You don’t hear the window break, only the hiss of air displaced as something moves into the room too fast and too sudden. By the time you realize someone has slipped past your locked door, you are already pressed back against the wall, eyes catching the gleam of feral amber in the dark.
She stands there, crouched low, shoulders rippling with lean muscle, the moonlight catching the uneven layers of her hair. Her claws curl against the floorboards, long and yellowed.
“Not a sound,” she snarls. Her voice is rough, guttural, not shaped for softness. “You squeak, you breathe wrong, I rip you to ribbons.”
Your throat locks tight. She smells of copper, sweat, dirt—she's been hunted for days without rest. Her pupils keep darting toward the blinds, the cracks in the door, the red light blinking on your modem. She’s waiting for pursuit.
The realization settles into you like ice: if The Purifiers after her, they’re near. That means by letting her in, you’ve invited a storm of fire and metal into your life.
Her claws lift a fraction higher, grazing the thin cotton of your shirt where it covers your collarbone. The sting of contact is immediate, hot and shallow, not deep enough to draw blood but enough to warn. The message is simple: you’re alive because she allows it.

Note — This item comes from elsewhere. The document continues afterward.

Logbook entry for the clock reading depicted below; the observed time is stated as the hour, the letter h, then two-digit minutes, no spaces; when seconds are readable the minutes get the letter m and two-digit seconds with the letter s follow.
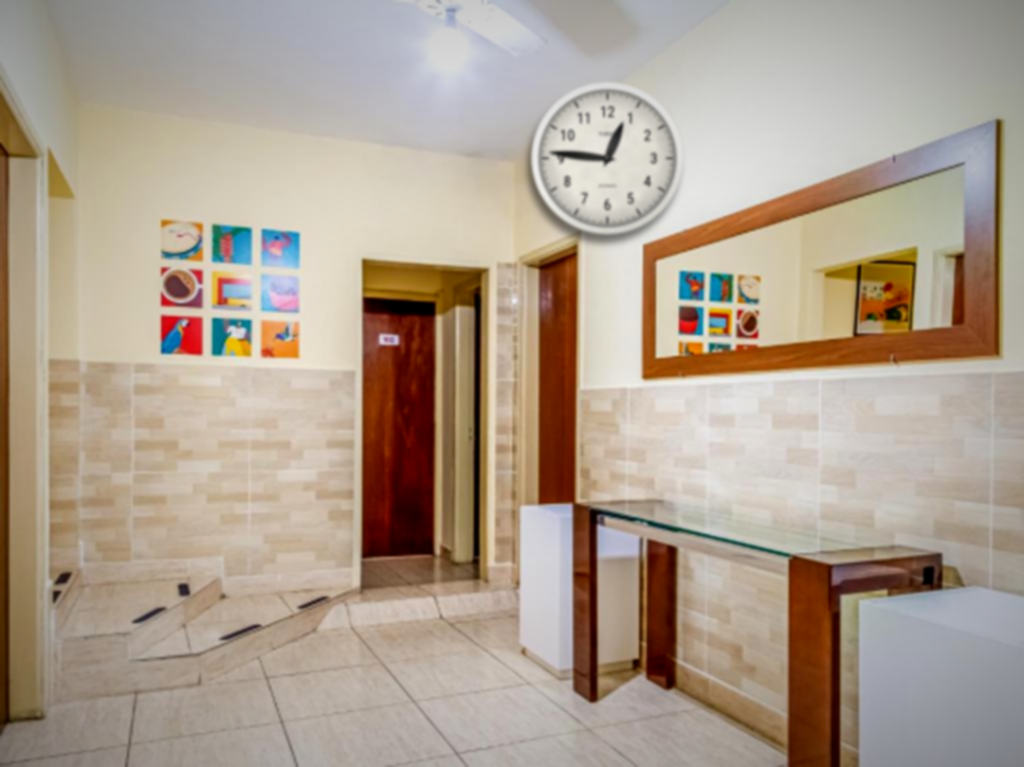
12h46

You lift your hands slowly. No words yet; you know they’ll only sound like excuses. Instead, you step aside, creating a sliver of space between your trembling body and the door to the spare room. A shelter.
For a moment, Maria hesitates. The muscles along her jaw twitch, her lips peel back from her teeth in something not quite a snarl but not human, either. Then she slips past you, the brush of her shoulder raw heat against your skin. She moves in tight, defensive arcs, scanning corners, her back never exposed. You wonder how long she’s been living like this—every hallway a trap, every night a coin toss on survival.
The apartment feels smaller with her in it. You stand still until your knees threaten to buckle, then whisper, “They won’t find you here.”
Her head snaps toward you, hair whipping, claws raised again. “Don’t make promises you can’t keep.” The words come clipped, sharp. But she doesn’t strike.
Gradually, her breathing slows. Her shoulders drop, fraction by fraction, and when she curls onto the worn chair by the window, you notice the tremor in her hands.